Another church scandal in Lebanon

Author: Alex Rowell
Date Published: 12/02/2013
Publication: NOW.

The Catholic Church can breathe a sigh of relief this time: for once, it isn’t them.

Just two months after the Maronite priest Father Mansour Labaki was found guilty by the Vatican of sexually assaulting three minors (and given the typically severe punishment of “prayer and penitence”), the head of a Greek Orthodox monastery in Koura, Archimandrite Panteleimon Farah, has been discharged by Mount Lebanon Bishop George Khodr and sentenced to isolation inside his monastery for committing “practices contrary to Christian life and the monastic calling” – later revealed to be the molestation of youths.

As with Labaki, a crowd of demonstrators quickly congregated to protest the decision and proclaim Farah’s innocence.
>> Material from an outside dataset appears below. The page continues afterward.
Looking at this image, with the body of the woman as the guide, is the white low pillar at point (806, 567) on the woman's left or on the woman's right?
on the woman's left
When LBC’s Dalal Mawad arrived – with permission from the church – to report live from the demonstration, the priest’s sympathizers attempted to physically assault her and her cameraman, and were only prevented from doing so by the army. (As the blogger Gino Raidy cannily noted during the Labaki disgrace, these admirers of child rapists are precisely the same people who froth with pious fury when, say, a young Lebanese artist photographs her naked breasts.)
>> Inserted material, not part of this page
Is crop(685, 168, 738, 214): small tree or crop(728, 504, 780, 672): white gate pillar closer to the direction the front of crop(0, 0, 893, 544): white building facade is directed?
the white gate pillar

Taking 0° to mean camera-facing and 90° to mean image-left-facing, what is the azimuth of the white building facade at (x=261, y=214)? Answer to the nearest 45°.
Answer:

The intimidation of a woman journalist by a mob of religious fanatics is of course a scandal in its own right. Yet the ultimate tragedy is the fate of Farah’s victims themselves, and their families, who will never see the men responsible for their pain brought to real justice. Had it been an ordinary citizen who had molested them, he would have rightly spent a considerable portion of the rest of his life in a prison cell. But give any criminal, no matter how vile, a religious title and he becomes untouchable. Those who defend this notion of shielding wayward clergymen from the law might want to consider how they would feel if it were their children under attack – or, indeed, how they can be sure that it won’t be next time.

Thanks to Christine Sleiman for help with translation.

[Correction: An earlier version of this blog post stated incorrectly that the LBC crew was beaten by the priest’s supporters.]